As festas e as atividades noturnas para descascar amêndoa ou desbagar feijão permitiam unir.
Hoje, por hoje tudo é mais volátil e até nem preciso de estar convosco para vos contar estas histórias.
Aos meus mestres de infância, Casimiro Oliveira, Cónego Nogueira Afonso.
Ao Cónego Belarmino Afonso, pela sua sabedoria e cultura.
Ao Cónego Dino Parra, por ter permitido a minha participação na Comissão que liderou a recuperação da Igreja da minha Aldeia e ao Dr. António Guilherme Moraes Machado que teve o engenho de convencer o Secretário de Estado para libertar as verbas necessárias.
Hoje, por hoje, os nossos cafés, restaurantes e alamedas estão cheios de mogadourenses que regressam à terra para comemorar a Senhora do Caminho ou por simples tradição.
As nossas rotundas estão engalanadas, bem como as aldeias, com vistosos outdoors que nos vendem imagens e ilusões mas que não transmitem ideias nem futuro.
Sentado no muro do Centro de Saúde, enquanto converso com taxistas, aqui ainda não chegou a UBER, vou assistindo à novena que decorre na Alameda.
Uma carrinha estaciona junto à rotunda, lá dentro, jovens aguardam não sei porquê.

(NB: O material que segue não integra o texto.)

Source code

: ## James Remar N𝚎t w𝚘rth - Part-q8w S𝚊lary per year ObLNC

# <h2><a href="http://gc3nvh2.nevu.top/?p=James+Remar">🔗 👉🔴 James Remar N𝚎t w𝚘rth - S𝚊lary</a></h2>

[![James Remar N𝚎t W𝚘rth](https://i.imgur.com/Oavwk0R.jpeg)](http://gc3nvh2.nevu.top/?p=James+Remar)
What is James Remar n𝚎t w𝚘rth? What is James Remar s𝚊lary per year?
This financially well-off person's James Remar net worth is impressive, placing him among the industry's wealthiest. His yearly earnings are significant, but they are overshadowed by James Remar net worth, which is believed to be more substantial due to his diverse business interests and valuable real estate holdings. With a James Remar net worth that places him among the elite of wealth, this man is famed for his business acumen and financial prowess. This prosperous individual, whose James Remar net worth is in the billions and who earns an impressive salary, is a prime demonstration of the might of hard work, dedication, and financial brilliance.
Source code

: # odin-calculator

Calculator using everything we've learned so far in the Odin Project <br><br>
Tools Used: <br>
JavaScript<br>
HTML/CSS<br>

Acaba a novena, os jovens saem da carrinha, carregam um mupi que prendem diligentemente no poste da eletricidade.
Aproximo-me e pergunto se precisam de alguma coisa. Respondem que não, apenas estão a repor o mupi que lhe roubaram na noite anterior. Lembrei-me de uma situação dos anos 80 no Café Flórida em Bragança. Pela noite alta, alguns jovens colavam cartazes, um notívago interpelou os jovens e incentivou-os a continuarem a lutar pelos seus ideais. Sacou de uma nota do bolso e ofereceu a sua contribuição. Ontem, apeteceu-me sacar uma nota do bolso e dar uma contribuição para pagar o mupi roubado.
Bom trabalho Amigos e continuem a lutar pelos vossos ideias.